Olivia Plotnick, fondatrice de l’agence de médias sociaux Wai Social, basée à Shanghai, souligne la forte culture du cadeau en Chine, la perception des achats de luxe comme des investissements à long terme, la reconnaissance des marques des grandes maisons européennes et le prestige associé aux noms des créateurs.

Elle estime que la convergence de ces tendances économiques, culturelles et technologiques a permis aux consommatrices chinoises de s’émanciper et d’élever leur pouvoir d’achat et leur statut au rang de moteur de la demande de produits de luxe en Chine et dans le monde.

« En raison de la forte interconnexion du marché mondial du luxe, l’influence des femmes chinoises fortunées ne se limite pas aux marchés nationaux », explique-t-elle. « À mesure que ces personnes se lancent dans les affaires et les voyages internationaux, leur impact sur les marchés du luxe dans le monde entier pourrait s’accentuer.

Transformation du marché du luxe

Siboni souligne deux transformations essentielles du marché du luxe. Tout d’abord, les produits de luxe étaient traditionnellement offerts pour le statut social, mais ils ont évolué vers une sphère plus personnelle, les individus achetant aujourd’hui des articles de luxe pour se faire plaisir. En outre, le marché est passé d’un affichage extérieur de la réussite à une expression intérieure de l’identité.
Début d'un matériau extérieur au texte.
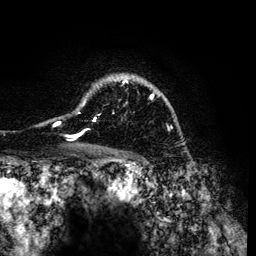
Breast MRI (dynamic contrast-enhanced), one axial slice. Position 95 of 134 along the scan axis. Cropped to one breast. Dynamic contrast-enhanced series, time point 2 of 6 at this slice position (early post-contrast). 3 T. TE 4.2 ms, TR 7.9 ms. 1.2 mm slice thickness. 256 × 256 image matrix. Female patient.
Annotated regions visible in this slice (semi-automatically segmented with operator editing):
- enhancing-tissue mask used for the functional tumour volume (all voxels passing the contrast-enhancement thresholds inside the analysis volume; usually the tumour): bounding box (x1, y1, x2, y2) in pixels: (55, 76, 168, 137)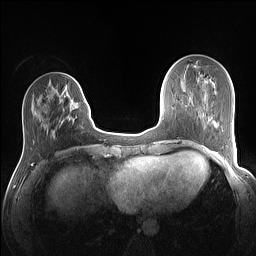
Breast MRI (dynamic contrast-enhanced), one axial slice; dynamic contrast-enhanced series, time point 2 of 7 at this slice position (early post-contrast); 1.5 T; TE 1.4 ms, TR 5 ms; 1.1 mm slice thickness; 256 × 256 image matrix, field of view 320 × 320 mm. Female patient.
Structures marked on this image (semi-automatic segmentation, software-assisted and operator-edited):
- enhancing-tissue mask used for the functional tumour volume (all voxels passing the contrast-enhancement thresholds inside the analysis volume; usually the tumour): bounding box [x1, y1, x2, y2] px = [52, 83, 86, 133]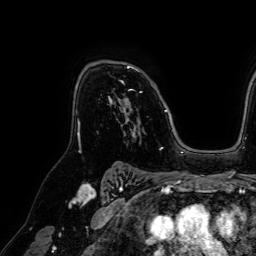
Breast MRI (dynamic contrast-enhanced), one axial slice; position 49 of 64 along the scan axis; cropped to one breast; dynamic contrast-enhanced series, time point 2 of 7 at this slice position (early post-contrast); 1.5 T; TE 2.6 ms, TR 5.2 ms; 2.5 mm slice thickness; 256 × 256 image matrix, field of view 230 × 230 mm. Female patient.
Annotated regions visible in this slice (semi-automatically segmented with operator editing):
- enhancing-tissue mask used for the functional tumour volume (all voxels passing the contrast-enhancement thresholds inside the analysis volume; usually the tumour): bounding box (x1, y1, x2, y2) in pixels: (109, 65, 171, 121)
Ces deux tendances sont motivées par l’émancipation des femmes, affirme-t-il.

Lorsqu’il s’agit de choisir des articles de luxe, la cofondatrice du magasin de robes de mariée, Mme Yang, accorde une grande importance à l’histoire de la marque et au pouvoir intrinsèque qu’elle véhicule.
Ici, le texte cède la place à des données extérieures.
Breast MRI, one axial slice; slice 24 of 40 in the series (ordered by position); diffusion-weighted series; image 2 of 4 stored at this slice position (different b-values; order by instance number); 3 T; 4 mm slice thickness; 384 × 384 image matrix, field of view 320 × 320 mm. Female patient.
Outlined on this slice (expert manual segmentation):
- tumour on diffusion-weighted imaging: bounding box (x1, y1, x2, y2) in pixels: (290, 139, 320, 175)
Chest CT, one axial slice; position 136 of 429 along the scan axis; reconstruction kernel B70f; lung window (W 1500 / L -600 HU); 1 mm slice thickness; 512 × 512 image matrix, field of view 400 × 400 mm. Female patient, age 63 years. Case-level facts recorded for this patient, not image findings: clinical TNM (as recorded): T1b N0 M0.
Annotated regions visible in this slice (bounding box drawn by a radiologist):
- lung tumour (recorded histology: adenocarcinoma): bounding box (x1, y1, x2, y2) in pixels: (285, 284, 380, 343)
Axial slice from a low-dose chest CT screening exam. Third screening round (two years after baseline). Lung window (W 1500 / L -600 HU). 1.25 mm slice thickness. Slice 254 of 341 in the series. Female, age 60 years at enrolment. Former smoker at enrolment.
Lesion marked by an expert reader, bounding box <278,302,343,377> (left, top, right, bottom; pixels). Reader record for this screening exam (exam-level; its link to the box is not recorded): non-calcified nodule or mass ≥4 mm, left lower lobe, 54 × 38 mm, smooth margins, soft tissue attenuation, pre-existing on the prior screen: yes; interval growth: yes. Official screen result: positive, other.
« C’est quelque chose que je veux mettre en valeur dans des contextes sociaux ou partager avec d’autres », dit-elle. « C’est pourquoi, dans mes choix de marques, je préfère les marques de luxe haut de gamme moins connues. Je pense que le marché du luxe en Chine est encore relativement homogène et que de nombreuses marques européennes traditionnelles excellentes ne sont pas connues dans le pays.

L’état d’esprit de Yang en matière d’achat privilégie la qualité à la quantité. Ces dernières années en particulier, l’environnement économique étant moins favorable, elle note que l’attitude des consommateurs à l’égard des produits de luxe en Chine est devenue plus terre à terre et plus rationnelle.

« En conséquence, la fréquence de mes achats a diminué. Néanmoins, je continue à acquérir de manière sélective des articles qui tiennent une place spéciale dans mon cœur », dit-elle.

Une dynamique changeante

L’utilisation des canaux numériques et sociaux pour obtenir des informations sur les achats de produits de luxe est une tendance dominante chez les consommateurs chinois, en particulier les femmes.

Alors que les femmes s’appuient de plus en plus sur les canaux numériques, y compris les canaux de médias sociaux tels que WeChat, Xiaohongshu et la plateforme de livestreaming Douyin, pour obtenir des informations et des tendances lors de leurs achats de produits de luxe, M. Jung note qu’il existe des différences générationnelles lorsqu’il s’agit de suivre les tendances sociales.

« La génération Z serait plus encline à acheter des articles à la mode que les femmes plus âgées, qui pourraient rechercher des produits de luxe plus classiques et basés sur l’héritage », explique-t-elle.